Written task | From the water tank monitor post below, list every hardware component named under "Requirement:" with its quantity.

Supplied passage |
################
Ground tank and Roof tank monitor with flow meter (based on ultrasonic data).Water level accurate to +/- 1 litre.Both mcu are working 24/7 no server disconnect or freeze.Also sync relay data to SinricPro Server mean Alexa and Google home support.
Requirement:
2x wemos d1 mini
1x ds18b20
2x Jsn sr04t
1x solid state relay
Code:
kayyumuddin/water-tank: Dual Water Tank Monitor System with Switch Control and Accurate Data log (github.com)
Demo:
1 Like
Roof Tank:
#include <Arduino.h>
#include <ESP8266WiFi.h>
#include <BlynkSimpleEsp8266.h>
#include <ESP8266mDNS.h>
#include <WiFiUdp.h>
#include <ArduinoOTA.h>
#include <Ultrasonic.h>
#include <RunningMedian.h>
#include <SimpleKalmanFilter.h>
#include <OneWire.h>
#include <DallasTemperature.h>
#include "SinricPro.h"
#include "SinricProSwitch.h"
#include "MiniUpCredentials.h"
################
Records |

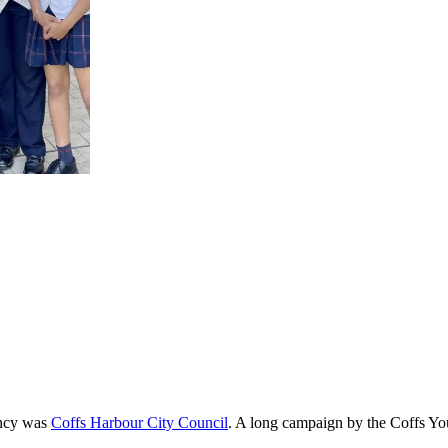
ency was
Coffs Harbour City Council
. A long campaign by the Coffs You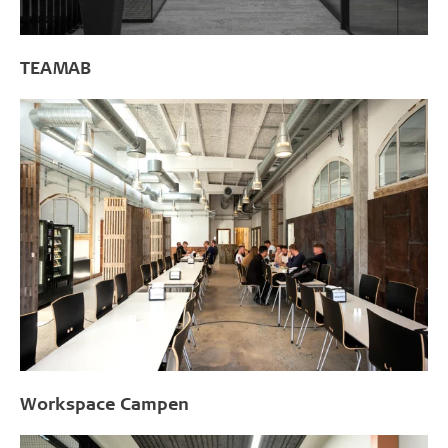
TEAMAB
Workspace Campen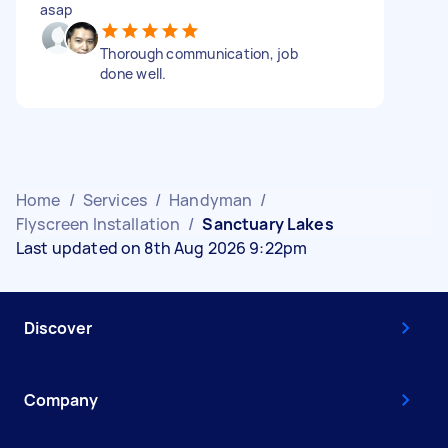
asap
Thorough communication, job
done well.
Home
/
Services
/
Handyman
/
Flyscreen Installation
/
Sanctuary Lakes
Last updated on 8th Aug 2026 9:22pm
Discover
Company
################
Answer area |
- 2x wemos d1 mini
- 1x ds18b20
- 2x Jsn sr04t
- 1x solid state relay